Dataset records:
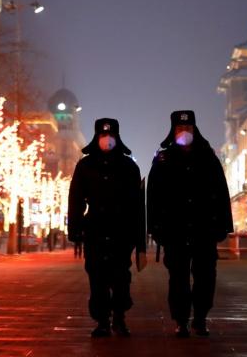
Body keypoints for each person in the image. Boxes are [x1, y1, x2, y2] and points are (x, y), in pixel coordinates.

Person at [147, 110, 231, 338]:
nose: (185, 133)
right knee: (178, 278)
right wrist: (155, 228)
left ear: (195, 130)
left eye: (189, 128)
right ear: (173, 131)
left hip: (204, 229)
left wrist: (223, 225)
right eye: (180, 129)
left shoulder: (208, 158)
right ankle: (181, 320)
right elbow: (152, 197)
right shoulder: (163, 160)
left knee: (206, 276)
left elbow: (222, 193)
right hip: (174, 230)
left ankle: (201, 318)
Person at [68, 118, 146, 338]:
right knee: (97, 277)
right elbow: (75, 198)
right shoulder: (85, 165)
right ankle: (102, 320)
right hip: (95, 229)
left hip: (122, 231)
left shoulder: (129, 166)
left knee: (121, 276)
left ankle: (119, 317)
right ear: (96, 137)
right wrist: (75, 228)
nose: (107, 139)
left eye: (110, 135)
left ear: (117, 136)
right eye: (102, 135)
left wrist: (139, 236)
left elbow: (137, 205)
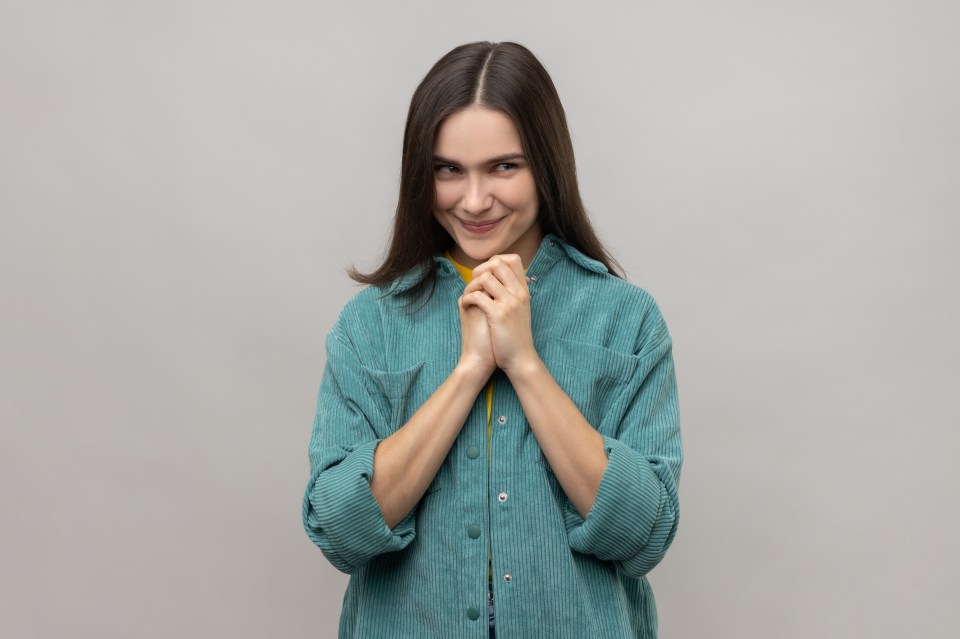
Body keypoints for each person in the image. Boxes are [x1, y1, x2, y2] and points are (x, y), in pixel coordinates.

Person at [302, 41, 682, 639]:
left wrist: (525, 363)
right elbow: (340, 531)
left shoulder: (627, 320)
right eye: (448, 169)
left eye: (504, 166)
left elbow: (644, 535)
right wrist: (468, 371)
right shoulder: (368, 326)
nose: (474, 200)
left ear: (547, 163)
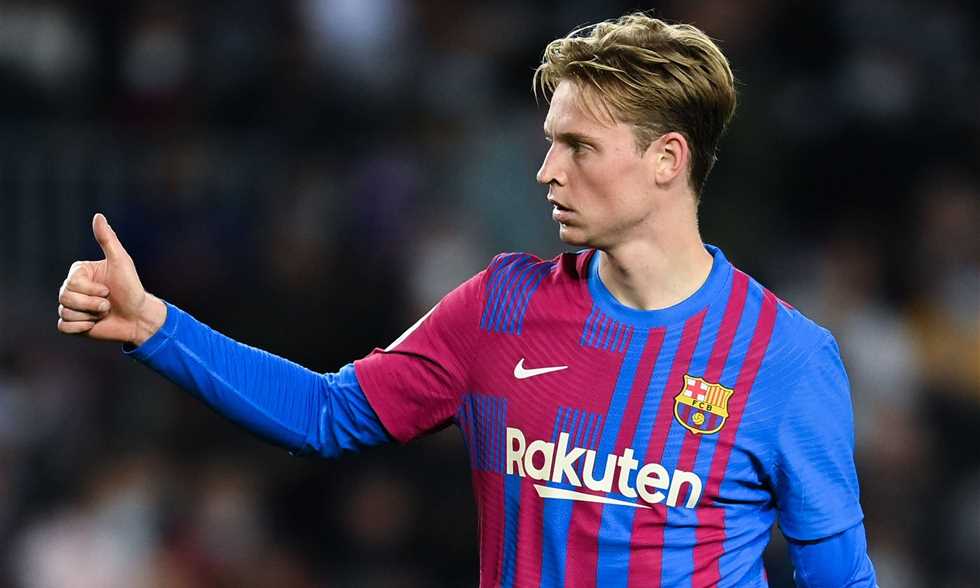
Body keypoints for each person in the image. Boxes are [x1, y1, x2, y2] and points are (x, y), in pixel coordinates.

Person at [57, 13, 877, 588]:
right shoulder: (500, 308)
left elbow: (838, 578)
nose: (547, 171)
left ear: (667, 159)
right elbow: (323, 414)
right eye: (550, 143)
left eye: (579, 147)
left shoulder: (786, 360)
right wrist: (155, 326)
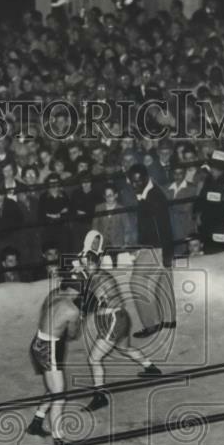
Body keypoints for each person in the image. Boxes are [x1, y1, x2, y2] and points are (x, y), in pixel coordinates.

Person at [78, 251, 162, 411]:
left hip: (114, 320)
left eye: (88, 264)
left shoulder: (100, 278)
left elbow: (93, 302)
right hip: (115, 318)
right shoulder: (96, 276)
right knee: (125, 348)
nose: (86, 267)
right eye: (84, 264)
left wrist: (82, 308)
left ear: (95, 263)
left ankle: (100, 396)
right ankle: (151, 368)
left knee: (93, 359)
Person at [25, 274, 86, 445]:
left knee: (55, 388)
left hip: (41, 341)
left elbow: (45, 315)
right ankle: (59, 444)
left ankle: (36, 423)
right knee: (60, 395)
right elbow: (73, 335)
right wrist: (81, 318)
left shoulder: (53, 294)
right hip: (49, 348)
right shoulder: (72, 310)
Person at [127, 164, 176, 339]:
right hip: (159, 247)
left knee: (136, 282)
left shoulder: (153, 197)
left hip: (155, 247)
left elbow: (164, 226)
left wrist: (166, 253)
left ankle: (151, 324)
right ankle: (169, 320)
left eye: (139, 181)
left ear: (146, 178)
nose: (135, 185)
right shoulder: (150, 192)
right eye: (133, 182)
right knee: (163, 280)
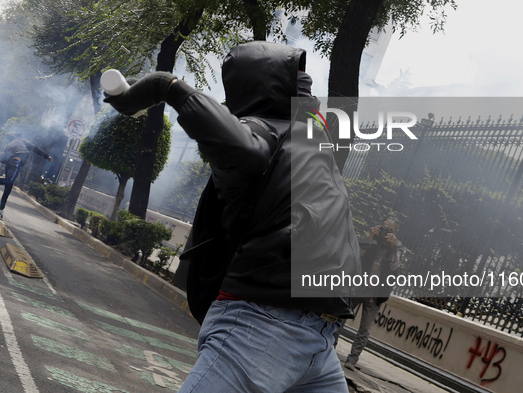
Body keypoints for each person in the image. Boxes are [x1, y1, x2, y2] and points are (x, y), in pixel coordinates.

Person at [104, 41, 360, 392]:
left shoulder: (307, 139)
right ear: (267, 85)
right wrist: (170, 88)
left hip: (321, 341)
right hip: (263, 328)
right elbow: (239, 146)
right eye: (296, 75)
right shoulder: (263, 132)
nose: (307, 82)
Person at [342, 218, 402, 371]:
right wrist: (369, 236)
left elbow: (394, 267)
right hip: (358, 288)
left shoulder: (396, 248)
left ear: (396, 233)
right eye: (385, 228)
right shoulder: (372, 239)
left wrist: (393, 247)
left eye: (391, 230)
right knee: (340, 319)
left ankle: (352, 360)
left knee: (364, 329)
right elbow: (357, 254)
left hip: (375, 294)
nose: (387, 232)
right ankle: (330, 347)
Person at [0, 132, 52, 220]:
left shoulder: (8, 146)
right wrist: (46, 156)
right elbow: (35, 148)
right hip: (15, 164)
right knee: (9, 181)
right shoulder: (21, 141)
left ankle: (1, 210)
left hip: (9, 165)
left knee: (8, 188)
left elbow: (2, 159)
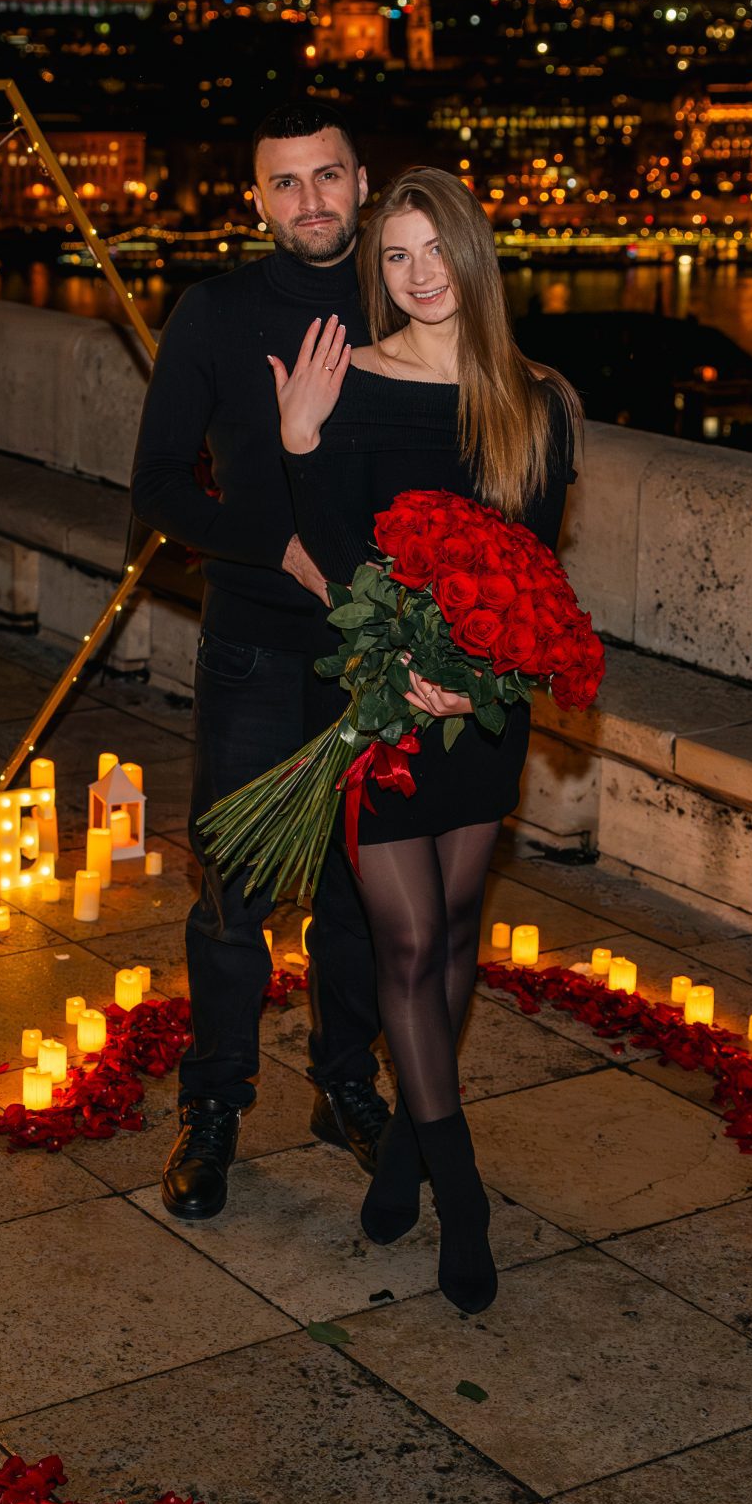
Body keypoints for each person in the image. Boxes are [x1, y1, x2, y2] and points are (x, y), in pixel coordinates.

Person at [270, 167, 581, 1313]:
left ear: (471, 255)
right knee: (403, 947)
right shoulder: (347, 380)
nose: (416, 275)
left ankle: (404, 1146)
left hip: (482, 707)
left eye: (433, 249)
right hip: (378, 705)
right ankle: (463, 1190)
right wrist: (301, 442)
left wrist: (476, 674)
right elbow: (341, 555)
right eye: (394, 255)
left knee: (455, 934)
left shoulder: (533, 400)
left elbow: (534, 567)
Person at [129, 100, 391, 1219]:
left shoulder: (406, 300)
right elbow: (158, 489)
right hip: (250, 648)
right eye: (285, 185)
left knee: (360, 898)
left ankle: (345, 1087)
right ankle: (215, 1109)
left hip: (373, 656)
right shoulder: (216, 313)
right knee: (234, 900)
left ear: (363, 182)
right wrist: (277, 542)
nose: (309, 204)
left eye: (326, 178)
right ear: (255, 200)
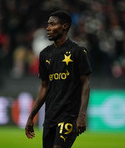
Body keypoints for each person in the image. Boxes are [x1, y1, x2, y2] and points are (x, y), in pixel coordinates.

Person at [25, 10, 91, 148]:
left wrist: (82, 115)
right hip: (50, 117)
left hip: (69, 115)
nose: (48, 28)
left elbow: (85, 83)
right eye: (48, 24)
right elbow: (44, 87)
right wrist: (32, 116)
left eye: (52, 24)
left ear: (64, 26)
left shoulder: (78, 51)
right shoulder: (44, 54)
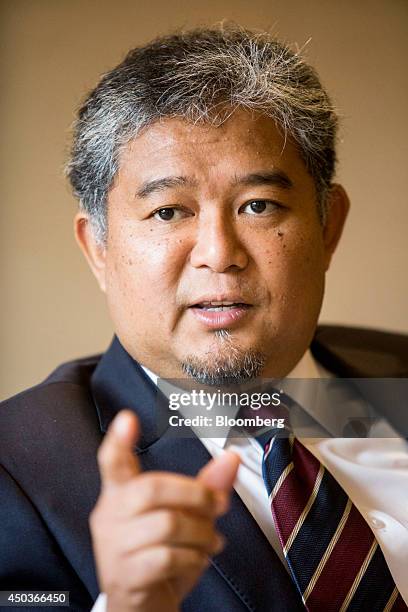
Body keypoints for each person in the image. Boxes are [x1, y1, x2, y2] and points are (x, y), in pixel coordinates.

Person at [0, 24, 407, 612]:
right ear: (100, 250)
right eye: (168, 211)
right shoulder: (17, 467)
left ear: (328, 227)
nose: (219, 252)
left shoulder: (392, 378)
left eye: (258, 206)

WORK TASK => Go back to the lines above and output, exactly as they stand, the ones from the line containing "right shoulder: (500, 308)" to the line containing "left wrist: (82, 308)". Leave all pictures behind.

TASK SOLUTION =>
right shoulder: (500, 308)
left elbow: (838, 578)
nose: (547, 171)
left ear: (667, 159)
right elbow: (323, 414)
right eye: (550, 143)
left eye: (579, 147)
left shoulder: (786, 360)
right wrist: (155, 326)
Body keypoints for each person in the image. Boxes are [x1, y1, x2, y2] and points are (x, y), in pixel coordinates.

Person at [78, 251, 162, 411]:
left hip: (114, 320)
left eye: (88, 264)
left shoulder: (100, 278)
left elbow: (93, 302)
right hip: (115, 318)
right shoulder: (96, 276)
right knee: (125, 348)
nose: (86, 267)
right eye: (84, 264)
left wrist: (82, 308)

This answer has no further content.